Four years earlier, Dr. Lamm is in the White House situation room and advises on a plan with a high-security group including the president and vice-president. She tells the group that five leaders of the most dangerous terrorist groups in the world, plus a nuclear scientist, will be meeting in Homs, Syria to discuss strategy. Dr. Lamm favors more conventional action but she is interrupted by Vice President Burke who overwhelmingly endorses Plan 712. The plan involves a nuclear strike that will result in an extreme mass casualty loss. Dr. Lamm ultimately and reluctantly endorses the plan. The attack kills the intended targets as well as causing the deaths of 150,000 civilians. It's revealed that the intel used in the attack was manufactured by Dr. Lamm on Burke's orders.

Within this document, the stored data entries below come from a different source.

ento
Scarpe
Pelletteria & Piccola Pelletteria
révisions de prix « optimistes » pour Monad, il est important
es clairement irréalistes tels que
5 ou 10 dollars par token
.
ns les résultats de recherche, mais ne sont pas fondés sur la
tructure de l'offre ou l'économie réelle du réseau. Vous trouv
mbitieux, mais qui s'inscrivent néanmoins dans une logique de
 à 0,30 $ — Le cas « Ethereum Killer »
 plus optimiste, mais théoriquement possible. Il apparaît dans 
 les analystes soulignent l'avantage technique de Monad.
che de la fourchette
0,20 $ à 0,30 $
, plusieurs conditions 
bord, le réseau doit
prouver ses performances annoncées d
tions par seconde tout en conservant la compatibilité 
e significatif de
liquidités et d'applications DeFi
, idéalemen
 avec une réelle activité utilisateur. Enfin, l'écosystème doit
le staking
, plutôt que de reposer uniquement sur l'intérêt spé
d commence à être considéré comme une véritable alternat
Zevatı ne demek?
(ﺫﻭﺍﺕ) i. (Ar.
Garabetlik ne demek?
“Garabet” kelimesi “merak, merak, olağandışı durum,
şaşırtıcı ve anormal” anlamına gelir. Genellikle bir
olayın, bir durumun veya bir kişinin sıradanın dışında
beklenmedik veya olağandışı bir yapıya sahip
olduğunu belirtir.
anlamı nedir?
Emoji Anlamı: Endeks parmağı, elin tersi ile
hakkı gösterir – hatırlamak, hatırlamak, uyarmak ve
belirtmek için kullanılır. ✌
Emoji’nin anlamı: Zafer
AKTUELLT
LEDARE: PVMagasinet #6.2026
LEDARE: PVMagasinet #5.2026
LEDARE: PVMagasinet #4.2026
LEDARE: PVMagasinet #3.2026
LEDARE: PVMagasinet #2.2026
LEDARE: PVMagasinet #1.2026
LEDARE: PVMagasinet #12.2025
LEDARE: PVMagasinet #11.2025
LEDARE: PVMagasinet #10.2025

As Martin finishes reading, her home is broken into by undercover agents. Dr. Lamm and Martin escape and go on the run. Her intention is to take the memoir to her father Phillip Lamm, chief editor of the Springfield Register. They spend the night on the beach but Martin awakens to find Dr. Lamm gone, but the note pads were left with him. Dr. Lamm awakes in a basement and is approached by Adrian and current President Rachel Burke. President Burke tries to convince her to join her cabinet as Secretary of State in exchange for burying the memoir. Dr. Lamm realizes that the agents left the memoir with Martin and are surveilling him, hoping that he would lead them to more copies if there are any. She refuses President Burke's offer and is prepared to accept whatever consequences that come from its publication.

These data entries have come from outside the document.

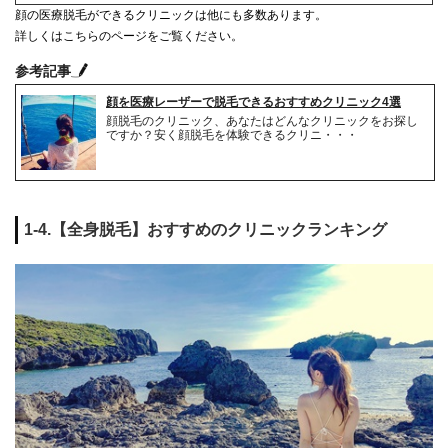
顔の医療脱毛ができるクリニックは他にも多数あります。
詳しくはこちらのページをご覧ください。
参考記事
顔を医療レーザーで脱毛できるおすすめクリニック4選
顔脱毛のクリニック、あなたはどんなクリニックをお探し
ですか？安く顔脱毛を体験できるクリニ・・・
1-4.【全身脱毛】おすすめのクリニックランキング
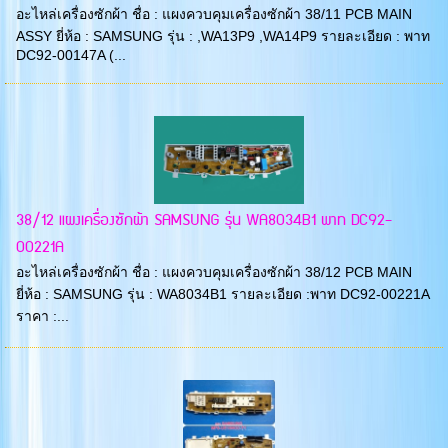
อะไหล่เครื่องซักผ้า ชื่อ : แผงควบคุมเครื่องซักผ้า 38/11 PCB MAIN
ASSY ยี่ห้อ : SAMSUNG รุ่น : ,WA13P9 ,WA14P9 รายละเอียด : พาท
DC92-00147A (...
38/12 แผงเครื่องซักผ้า SAMSUNG รุ่น WA8034B1 พาท DC92-
00221A
อะไหล่เครื่องซักผ้า ชื่อ : แผงควบคุมเครื่องซักผ้า 38/12 PCB MAIN
ยี่ห้อ : SAMSUNG รุ่น : WA8034B1 รายละเอียด :พาท DC92-00221A
ราคา :...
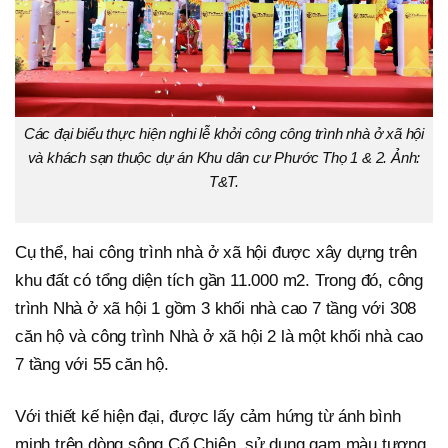
Các đại biểu thực hiện nghi lễ khởi công công trình nhà ở xã hội
và khách sạn thuộc dự án Khu dân cư Phước Thọ 1 & 2. Ảnh:
T&T.
Cụ thể, hai công trình nhà ở xã hội được xây dựng trên
khu đất có tổng diện tích gần 11.000 m2. Trong đó, công
trình Nhà ở xã hội 1 gồm 3 khối nhà cao 7 tầng với 308
căn hộ và công trình Nhà ở xã hội 2 là một khối nhà cao
7 tầng với 55 căn hộ.
Với thiết kế hiện đại, được lấy cảm hứng từ ánh bình
minh trên dòng sông Cổ Chiên, sử dụng gam màu tương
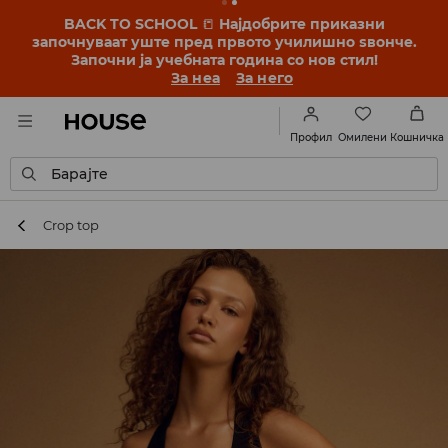
BACK TO SCHOOL
📒
Најдобрите приказни
започнуваат уште пред првото училишно ѕвонче.
Започни ја учебната година со нов стил!
За неа
За него
Омилени
Профил
Кошничка
Барајте
Crop top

The president leaves and tells Adrian to release Dr. Lamm and end the surveillance on Martin. She believes she will be exonerated by the public by asserting the years of domestic safety as proof of its success. Adrian objects, believing that by not neutralizing the two, it will be political suicide. The president disagrees and overrules him. Dr. Lamm is released across the street from the Springfield Register. She enters the lobby and sees Martin and her father there. Suddenly a bomb explodes and destroys the lobby. It is revealed that Adrian acted on his own. Twenty-three people are confirmed dead including Dr. Lamm, her father and Martin, with the attack being blamed on him. After the apartment they shared was searched by the FBI, Jordan opens an email from Martin that was sent earlier. It's revealed that Martin had secretly bought a burner phone after losing the men that were following him, scanned the memoir and then emailed it to Jordan, asking him to give it to the media to reveal the truth.

==Cast==
- Tika Sumpter as Elizabeth "Libby" Lamm
- Jamie Lee Curtis as Rachel Burke
- Ben Tavassoli as Martin Sali
- Jeff Hephner as Adrian
- Deanna Dunagan as Dr. Willa Sipe
- Alex Weisman as Jordan
- Clarke Peters as Phillip Lamm
- Rex Linn as The President
- Ali Burch as Dee

==Production==
Chappelle completed the final draft of the script, originally titled The Pages, in January 2017. Tika Sumpter, Jamie Lee Curtis and Ben Tavassoli were cast as leads in June 2017. Production began shortly thereafter in Chicago, Illinois. A large portion of the film was shot at Northwestern University, Chappelle and producer Colleen Griffen's alma mater.

==Release==
IFC Films acquired distribution rights to the film in October 2018. It had its world premiere at the Chicago International Film Festival on October 13, 2018. It was released on January 18, 2019. Its release for Blu-ray and DVD sales took place on July 2, 2019 by Shout! Factory.

==Reception==
===Box office===
An Acceptable Loss grossed $32,452 in the United States and Canada.

===Critical response===
On review aggregator Rotten Tomatoes, the film holds approval rating based on reviews, with an average rating of . The website's critics consensus reads, "An Acceptable Loss attempts a political thriller approach to a serious issue, but ends up sacrificing thrills -- as well as a satisfying story -- in the bargain." Metacritic reports a weighted average score of 40 out of 100, based on 11 reviews, indicating "mixed or average" reviews.